Lima tahun lalu, aku menjalin kasih dengan seorang gadis. Umurnya 20 tahun, paras manis yang membayangi seluruh pandanganku.
Namun, tiga bulan berlalu di musim panas yang berakhir petaka. Dia meninggalkanku. Dia Dina dan terakhir kali aku memanggil nama itu ketika seorang pria lain, katakanlah seorang pengusaha kaya perut buncit dengan fakta berat badan 120 kg, berani membayar 20 kali lipat lebih dari yang kumiliki kepadanya. Dina tidak mencintainya sama sekali, namun itu sudah terjadi.
Dua tahun lalu, cinta yang baru datang. Senja yang agak berkabut saat aku mengatakan cinta kepadanya. Suci, namanya. Rambut hitam yang bergelombang sampai ke atas bahu. Lekukan dada yang tidak memberi jarak saat aku mendekatinya. Dia suka mencumbuiku dalam beberapa kesempatan yang tidak terduga.
Namun, cinta yang terajut putus dalam nama Tuhan. Tuhan lebih menyayangi kami berpisah karena agama berbeda. Selesai.
Dua bulan lalu, aku mendengar Dina telah melahirkan anak keduanya. Anak yang lucu dan manis. Aku berharap dia tidak akan menurunkan sifat ketamakan ayahnya yang dengan sikap pengecut berani merendahkan kekasihku dengan pundi-pundi kekayaannya.
Syukurlah bahwa Dina melahirkan dua gadis yang manis menyerupai Ibunya. Sehari selepas kelahiran Dina, Suci mengirim pesan singkat kepadaku melalui Instagram. Kami memang tidak pernah saling berkirim pesan setelah perpisahan menyedihkan itu. Tapi, selama itu rindu selalu bergelora. Dia juga nampaknya merindukanku.
"David, aku dan Alex akan menikah minggu depan. Aku meminta maaf karena tidak dapat mengirimkan undangan resmi.

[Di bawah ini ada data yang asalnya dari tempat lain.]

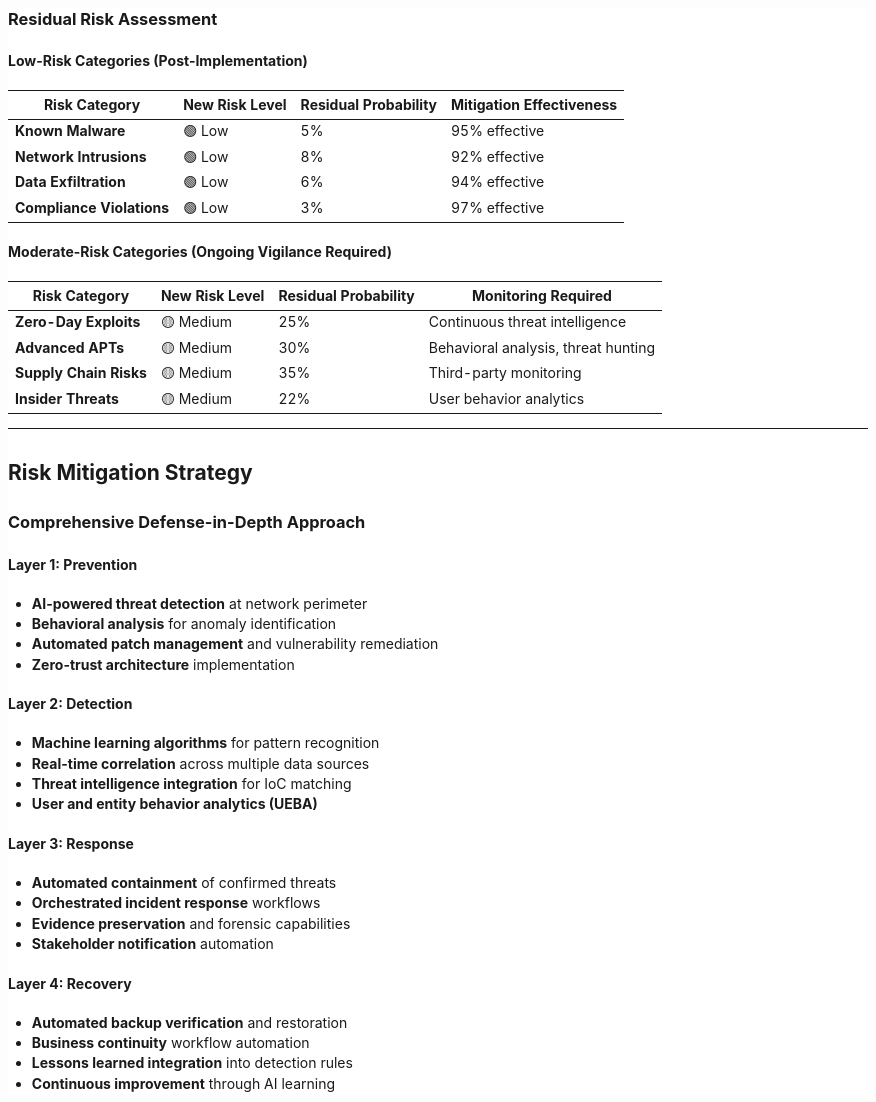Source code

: ### Residual Risk Assessment

#### Low-Risk Categories (Post-Implementation)

| Risk Category | New Risk Level | Residual Probability | Mitigation Effectiveness |
|---------------|----------------|---------------------|------------------------|
| **Known Malware** | 🟢 Low | 5% | 95% effective |
| **Network Intrusions** | 🟢 Low | 8% | 92% effective |
| **Data Exfiltration** | 🟢 Low | 6% | 94% effective |
| **Compliance Violations** | 🟢 Low | 3% | 97% effective |

#### Moderate-Risk Categories (Ongoing Vigilance Required)

| Risk Category | New Risk Level | Residual Probability | Monitoring Required |
|---------------|----------------|---------------------|-------------------|
| **Zero-Day Exploits** | 🟡 Medium | 25% | Continuous threat intelligence |
| **Advanced APTs** | 🟡 Medium | 30% | Behavioral analysis, threat hunting |
| **Supply Chain Risks** | 🟡 Medium | 35% | Third-party monitoring |
| **Insider Threats** | 🟡 Medium | 22% | User behavior analytics |

---

## Risk Mitigation Strategy

### Comprehensive Defense-in-Depth Approach

#### Layer 1: Prevention
- **AI-powered threat detection** at network perimeter
- **Behavioral analysis** for anomaly identification  
- **Automated patch management** and vulnerability remediation
- **Zero-trust architecture** implementation

#### Layer 2: Detection  
- **Machine learning algorithms** for pattern recognition
- **Real-time correlation** across multiple data sources
- **Threat intelligence integration** for IoC matching
- **User and entity behavior analytics (UEBA)**

#### Layer 3: Response
- **Automated containment** of confirmed threats
- **Orchestrated incident response** workflows
- **Evidence preservation** and forensic capabilities
- **Stakeholder notification** automation

#### Layer 4: Recovery
- **Automated backup verification** and restoration
- **Business continuity** workflow automation
- **Lessons learned integration** into detection rules
- **Continuous improvement** through AI learning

Alex telah melarangku untuk mengundangmu. Tapi aku harus mengatakan ini kepadamu. Aku mohon kamu bisa datang, please, tapi semua terserah kepadamu. Hari Minggu, 20 Juni 2010 di Gereja Santo Michael," tulis Suci dalam pesannya.
Undangan ini tidak pernah aku kehendaki . Aku tidak biasa mengalami pengalaman sepahit yang diceritakan orang-orang sial di luar sana. Suci justru menikah dengan seorang Nasrani, sama seperti aku. Aku lantas berpikir, apa artinya cinta?
Lorin
Satu jam hujan tidak berhenti mengguyur kota Jakarta. Farid mendorong pintu kaca dengan telapak tangan kanannya lalu berjalan menemuiku.